Prompt
Please copy the lines below, exactly as they are, from the one with "left shoulder: (206, 110)" through the one with "right ankle: (166, 283)", and leave out the pictures.

"""

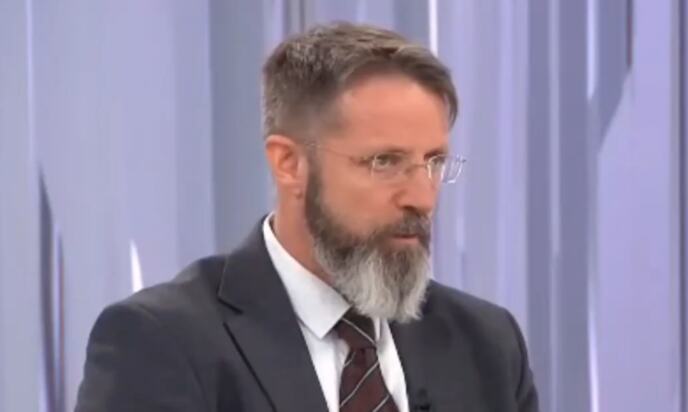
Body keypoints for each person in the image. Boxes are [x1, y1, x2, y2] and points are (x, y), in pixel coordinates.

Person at [75, 22, 539, 412]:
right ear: (289, 164)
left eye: (434, 163)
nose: (422, 197)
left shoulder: (487, 345)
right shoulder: (162, 343)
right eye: (384, 162)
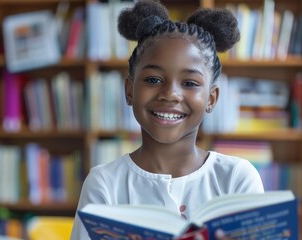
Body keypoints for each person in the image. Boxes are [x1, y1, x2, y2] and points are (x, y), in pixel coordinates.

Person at [71, 0, 264, 239]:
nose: (170, 94)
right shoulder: (105, 184)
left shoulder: (236, 178)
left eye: (190, 83)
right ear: (129, 90)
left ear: (211, 99)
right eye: (153, 79)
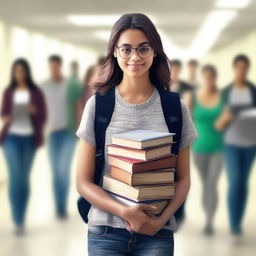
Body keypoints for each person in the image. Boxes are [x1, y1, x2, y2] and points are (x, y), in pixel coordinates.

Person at [76, 13, 198, 255]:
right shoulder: (98, 106)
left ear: (155, 52)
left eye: (143, 48)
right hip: (106, 233)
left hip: (157, 234)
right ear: (114, 52)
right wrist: (124, 212)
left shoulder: (175, 108)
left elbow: (182, 179)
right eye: (126, 49)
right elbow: (83, 182)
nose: (135, 57)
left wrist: (159, 221)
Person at [0, 58, 47, 235]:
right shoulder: (8, 92)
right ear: (13, 73)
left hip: (29, 140)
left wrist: (34, 112)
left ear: (26, 72)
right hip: (11, 139)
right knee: (15, 177)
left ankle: (21, 218)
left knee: (24, 179)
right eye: (16, 71)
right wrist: (7, 117)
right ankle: (17, 219)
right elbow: (3, 113)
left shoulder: (35, 93)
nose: (19, 74)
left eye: (22, 70)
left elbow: (42, 116)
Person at [215, 54, 256, 239]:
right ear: (234, 69)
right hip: (231, 143)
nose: (242, 71)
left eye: (244, 68)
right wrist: (226, 118)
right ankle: (233, 222)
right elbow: (219, 123)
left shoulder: (253, 91)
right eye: (238, 67)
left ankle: (238, 221)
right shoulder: (226, 93)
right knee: (236, 181)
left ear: (248, 69)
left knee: (244, 183)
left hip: (250, 144)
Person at [186, 65, 224, 235]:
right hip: (199, 148)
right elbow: (186, 120)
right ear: (203, 78)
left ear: (215, 78)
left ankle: (209, 220)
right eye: (206, 76)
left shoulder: (222, 97)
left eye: (211, 76)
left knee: (212, 183)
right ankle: (208, 214)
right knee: (205, 183)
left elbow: (230, 117)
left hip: (219, 148)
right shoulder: (193, 97)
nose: (209, 79)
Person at [42, 55, 76, 218]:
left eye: (56, 66)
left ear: (60, 66)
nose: (53, 69)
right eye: (51, 66)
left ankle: (62, 206)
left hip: (67, 133)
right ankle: (59, 207)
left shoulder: (68, 85)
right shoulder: (44, 87)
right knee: (56, 172)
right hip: (52, 134)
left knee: (63, 170)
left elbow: (77, 107)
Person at [67, 61, 83, 136]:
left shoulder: (67, 81)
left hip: (65, 123)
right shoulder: (77, 83)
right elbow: (78, 106)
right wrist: (79, 126)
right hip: (73, 124)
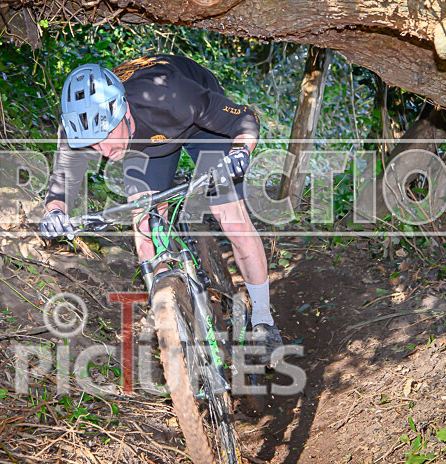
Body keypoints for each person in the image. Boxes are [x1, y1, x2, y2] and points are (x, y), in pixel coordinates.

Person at [39, 54, 282, 360]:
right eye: (92, 144)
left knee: (230, 217)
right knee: (145, 234)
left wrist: (239, 153)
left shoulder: (170, 96)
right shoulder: (80, 128)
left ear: (124, 111)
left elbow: (245, 118)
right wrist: (54, 213)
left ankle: (264, 321)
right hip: (149, 147)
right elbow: (62, 180)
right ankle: (176, 320)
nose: (102, 150)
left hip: (200, 125)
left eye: (106, 136)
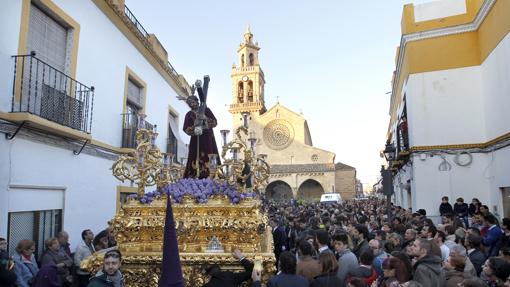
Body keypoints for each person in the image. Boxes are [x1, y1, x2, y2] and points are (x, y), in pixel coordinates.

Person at [182, 95, 221, 179]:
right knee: (194, 156)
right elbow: (185, 128)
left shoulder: (206, 110)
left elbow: (214, 122)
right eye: (189, 103)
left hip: (207, 138)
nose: (191, 104)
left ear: (197, 101)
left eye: (193, 102)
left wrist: (205, 118)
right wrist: (193, 128)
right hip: (195, 139)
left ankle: (212, 176)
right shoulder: (189, 114)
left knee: (209, 155)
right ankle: (193, 176)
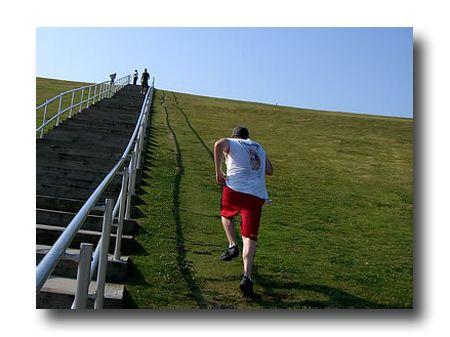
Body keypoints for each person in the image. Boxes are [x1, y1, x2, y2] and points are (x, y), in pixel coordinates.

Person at [213, 126, 273, 299]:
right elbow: (269, 170)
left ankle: (232, 245)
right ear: (249, 137)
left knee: (226, 215)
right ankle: (247, 277)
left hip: (235, 189)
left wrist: (218, 173)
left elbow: (218, 144)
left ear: (235, 135)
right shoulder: (259, 147)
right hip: (256, 195)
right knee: (250, 237)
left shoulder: (231, 142)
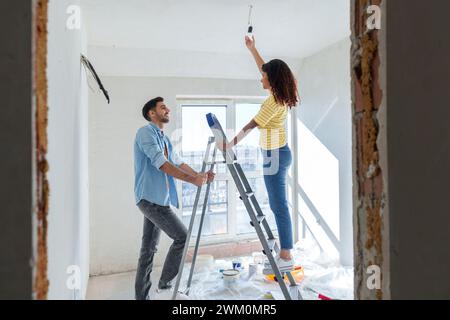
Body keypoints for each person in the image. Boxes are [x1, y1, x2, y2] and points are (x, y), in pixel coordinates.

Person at [223, 36, 299, 272]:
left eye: (263, 76)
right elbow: (266, 68)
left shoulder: (272, 102)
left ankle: (286, 255)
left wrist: (230, 144)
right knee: (278, 204)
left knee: (278, 205)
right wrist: (252, 49)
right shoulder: (279, 94)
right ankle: (284, 250)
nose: (260, 77)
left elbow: (252, 124)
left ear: (271, 80)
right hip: (279, 153)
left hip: (274, 155)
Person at [134, 97, 215, 300]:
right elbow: (162, 164)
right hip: (150, 199)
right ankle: (166, 283)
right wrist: (192, 180)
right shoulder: (145, 133)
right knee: (182, 237)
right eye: (163, 107)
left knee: (148, 251)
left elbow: (177, 162)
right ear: (152, 113)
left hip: (158, 200)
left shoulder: (164, 138)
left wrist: (200, 175)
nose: (167, 109)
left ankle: (141, 297)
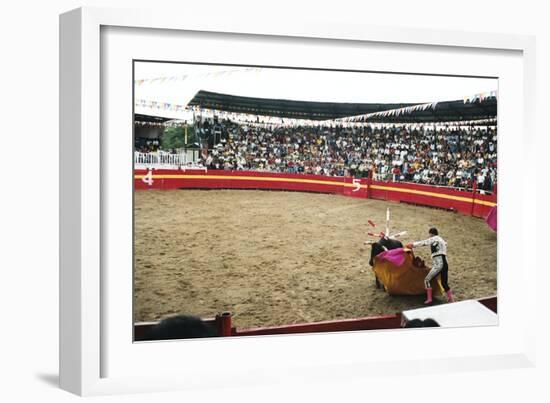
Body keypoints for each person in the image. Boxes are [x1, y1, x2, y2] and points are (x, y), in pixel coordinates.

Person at [406, 227, 455, 304]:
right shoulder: (442, 240)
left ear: (431, 233)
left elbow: (424, 242)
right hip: (445, 263)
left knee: (427, 280)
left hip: (439, 264)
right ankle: (451, 299)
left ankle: (429, 299)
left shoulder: (434, 238)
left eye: (429, 234)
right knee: (444, 283)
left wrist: (412, 244)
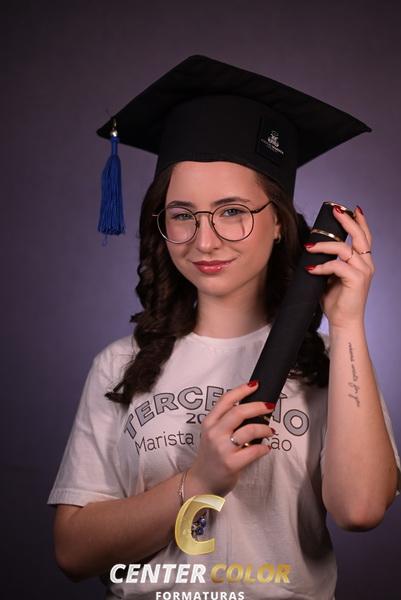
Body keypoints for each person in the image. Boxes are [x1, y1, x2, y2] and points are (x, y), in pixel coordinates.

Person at [47, 56, 401, 600]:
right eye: (182, 214)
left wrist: (348, 322)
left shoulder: (332, 362)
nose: (205, 240)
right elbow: (73, 551)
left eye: (233, 211)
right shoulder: (120, 364)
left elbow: (360, 509)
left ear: (278, 221)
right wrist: (198, 482)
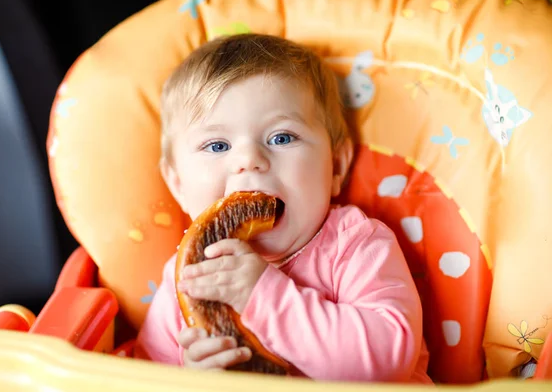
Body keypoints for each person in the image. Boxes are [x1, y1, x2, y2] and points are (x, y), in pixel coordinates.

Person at [135, 33, 432, 384]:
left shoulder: (356, 245)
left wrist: (262, 295)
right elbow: (142, 379)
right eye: (217, 145)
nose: (248, 160)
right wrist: (192, 378)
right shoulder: (187, 278)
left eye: (281, 138)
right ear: (178, 184)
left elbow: (387, 362)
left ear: (335, 166)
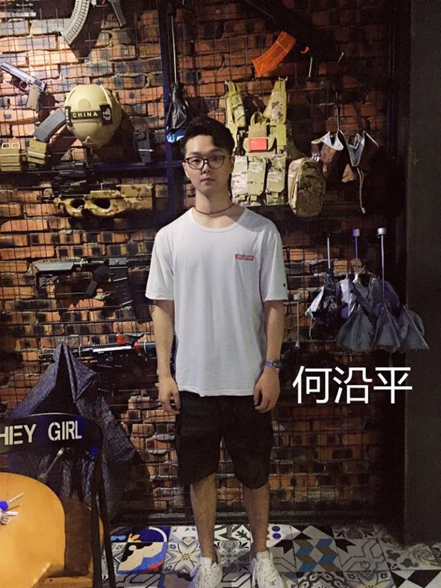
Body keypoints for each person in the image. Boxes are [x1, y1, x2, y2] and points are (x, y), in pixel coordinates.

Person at [146, 116, 288, 588]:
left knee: (255, 476)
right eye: (195, 160)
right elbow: (162, 310)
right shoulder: (170, 237)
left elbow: (274, 306)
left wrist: (271, 368)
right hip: (193, 383)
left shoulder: (260, 233)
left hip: (249, 381)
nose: (204, 167)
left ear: (230, 162)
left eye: (214, 158)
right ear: (185, 167)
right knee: (199, 476)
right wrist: (165, 374)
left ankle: (261, 555)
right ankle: (208, 559)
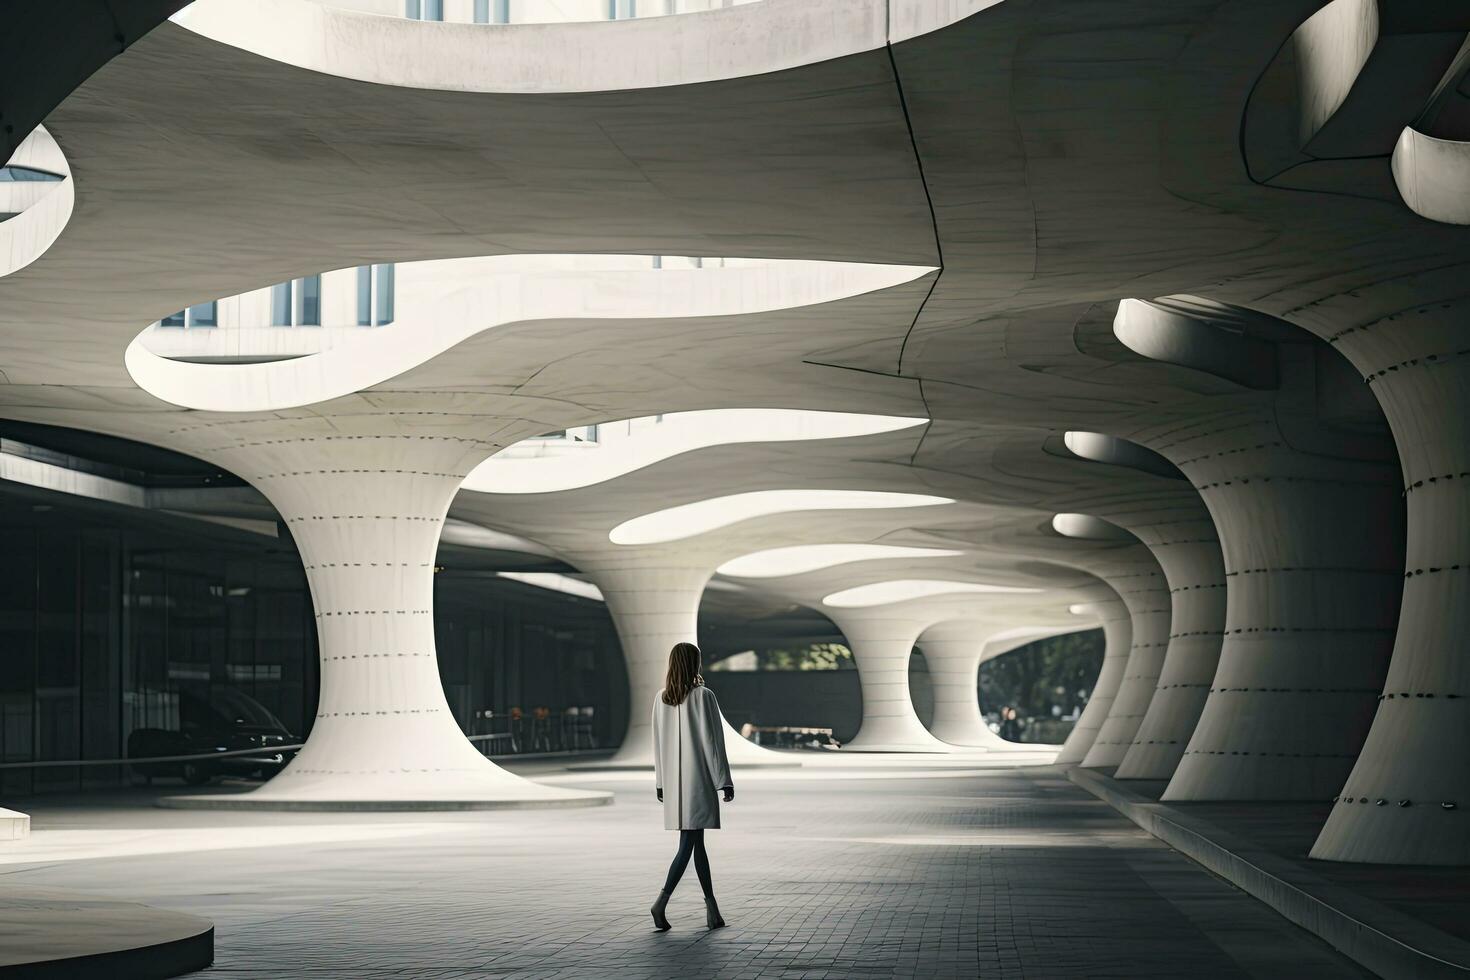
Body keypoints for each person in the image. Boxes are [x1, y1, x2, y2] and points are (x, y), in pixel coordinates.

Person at [649, 641, 733, 931]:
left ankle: (713, 911)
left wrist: (661, 783)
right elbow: (713, 742)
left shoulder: (662, 699)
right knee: (689, 844)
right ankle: (661, 902)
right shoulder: (704, 696)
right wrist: (724, 780)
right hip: (698, 782)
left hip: (674, 785)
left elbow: (657, 745)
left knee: (696, 845)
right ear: (695, 664)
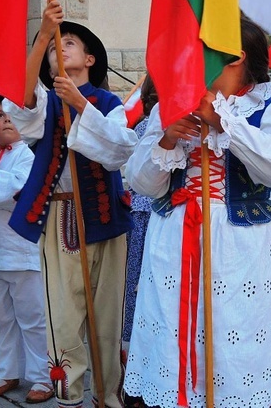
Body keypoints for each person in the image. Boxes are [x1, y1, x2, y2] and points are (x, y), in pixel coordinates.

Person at [123, 16, 271, 408]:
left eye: (203, 49)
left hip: (241, 246)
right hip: (174, 242)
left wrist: (224, 122)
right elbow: (141, 182)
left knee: (236, 336)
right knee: (173, 334)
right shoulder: (170, 105)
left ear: (235, 57)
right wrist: (168, 139)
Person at [4, 0, 137, 408]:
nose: (58, 49)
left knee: (108, 317)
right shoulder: (44, 102)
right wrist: (42, 32)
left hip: (108, 219)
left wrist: (81, 104)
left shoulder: (110, 104)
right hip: (59, 217)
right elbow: (20, 103)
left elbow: (118, 151)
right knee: (62, 318)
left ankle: (108, 395)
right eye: (51, 48)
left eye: (69, 42)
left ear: (90, 58)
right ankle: (69, 396)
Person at [0, 95, 54, 402]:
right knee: (0, 317)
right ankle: (6, 370)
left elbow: (19, 192)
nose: (5, 120)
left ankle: (42, 376)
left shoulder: (29, 157)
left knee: (31, 316)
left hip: (20, 250)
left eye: (10, 115)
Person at [122, 76, 157, 350]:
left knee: (137, 277)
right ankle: (135, 334)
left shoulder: (141, 126)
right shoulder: (148, 126)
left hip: (142, 211)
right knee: (141, 277)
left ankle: (131, 334)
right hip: (148, 213)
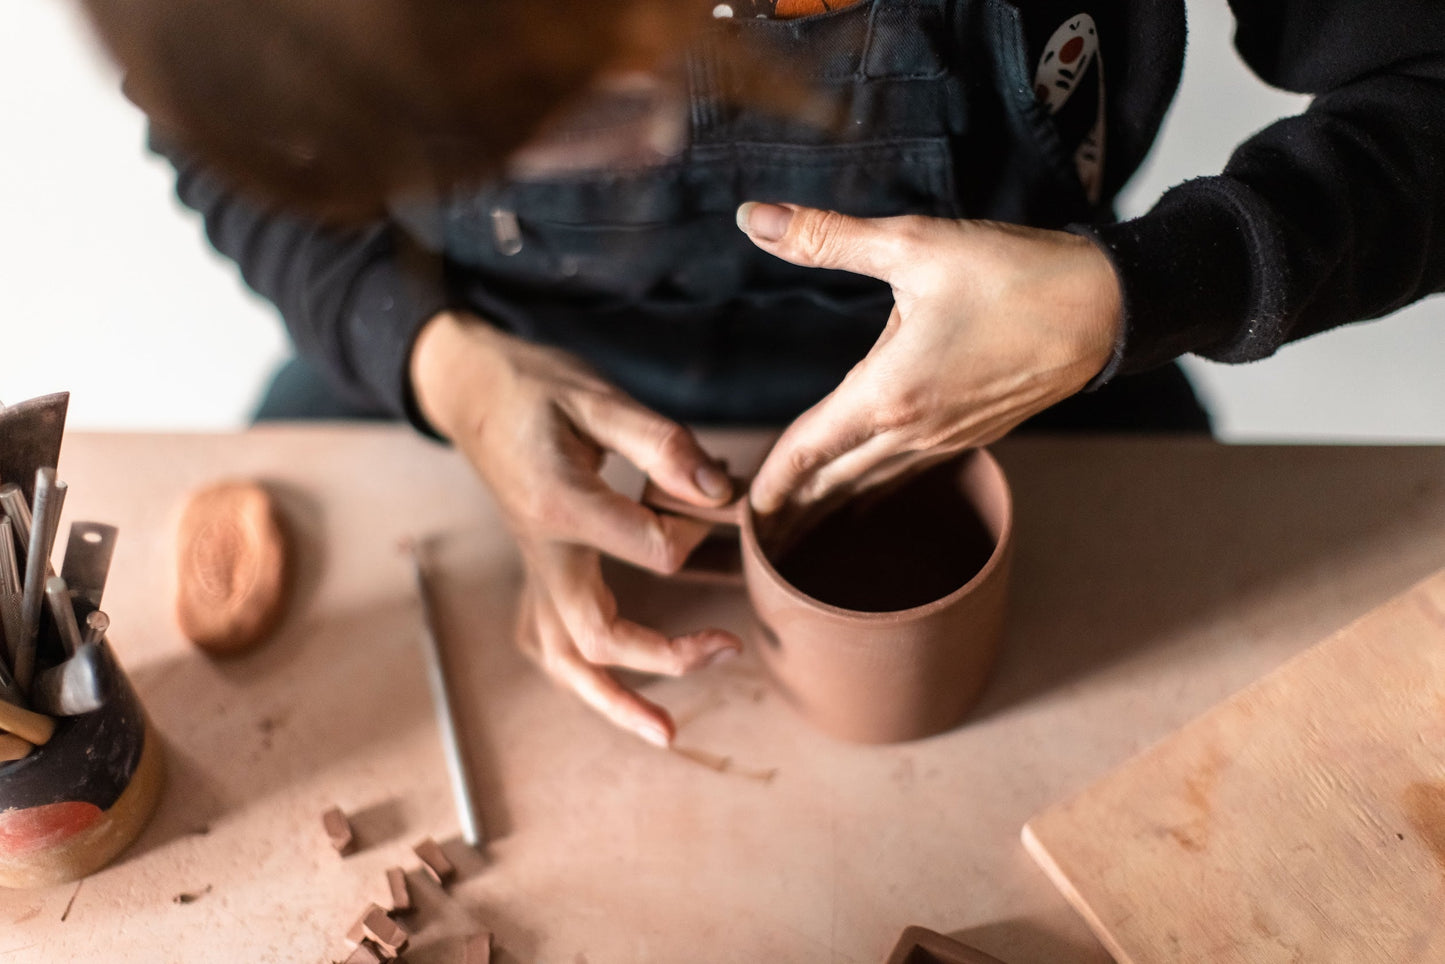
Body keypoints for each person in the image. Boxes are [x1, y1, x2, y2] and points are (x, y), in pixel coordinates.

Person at [93, 0, 1445, 746]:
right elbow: (219, 143)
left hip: (1049, 341)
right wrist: (439, 369)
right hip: (487, 355)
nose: (629, 162)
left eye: (593, 106)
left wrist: (1130, 294)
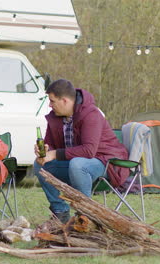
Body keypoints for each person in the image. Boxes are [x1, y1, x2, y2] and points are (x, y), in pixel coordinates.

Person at [34, 79, 129, 223]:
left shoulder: (91, 114)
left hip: (106, 162)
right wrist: (45, 151)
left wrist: (54, 154)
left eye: (52, 101)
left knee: (78, 164)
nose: (49, 105)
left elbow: (89, 151)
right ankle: (60, 212)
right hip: (75, 163)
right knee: (39, 166)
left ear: (65, 101)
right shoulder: (56, 117)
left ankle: (86, 215)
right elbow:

"""

Problem solution
left shoulder: (206, 110)
left elbow: (214, 122)
right eye: (189, 103)
left hip: (207, 138)
nose: (191, 104)
left ear: (197, 101)
left eye: (193, 102)
left wrist: (205, 118)
right wrist: (193, 128)
right hip: (195, 139)
left ankle: (212, 176)
right shoulder: (189, 114)
left knee: (209, 155)
right ankle: (193, 176)
Body keypoints for each person in the image. Boxes are [x1, y1, x2, y2] and points are (x, y), in pixel coordinates.

Person at [213, 126, 273, 299]:
right elbow: (269, 170)
left ankle: (232, 245)
right ear: (249, 137)
left knee: (226, 215)
right ankle: (247, 277)
left hip: (235, 189)
left wrist: (218, 173)
left elbow: (218, 144)
left ear: (235, 135)
right shoulder: (259, 147)
right hip: (256, 195)
right knee: (250, 237)
left shoulder: (231, 142)
Body keypoints for each person in the image. Boxes are [x1, y1, x2, y2] and points are (x, y), in pixel coordinates.

Person at [223, 36, 299, 272]:
left eye: (263, 76)
right elbow: (266, 68)
left shoulder: (272, 102)
left ankle: (286, 255)
left wrist: (230, 144)
right knee: (278, 204)
left knee: (278, 205)
right wrist: (252, 49)
right shoulder: (279, 94)
right ankle: (284, 250)
nose: (260, 77)
left elbow: (252, 124)
left ear: (271, 80)
right hip: (279, 153)
left hip: (274, 155)
Person at [134, 97, 215, 300]:
right elbow: (162, 164)
right hip: (150, 199)
right ankle: (166, 283)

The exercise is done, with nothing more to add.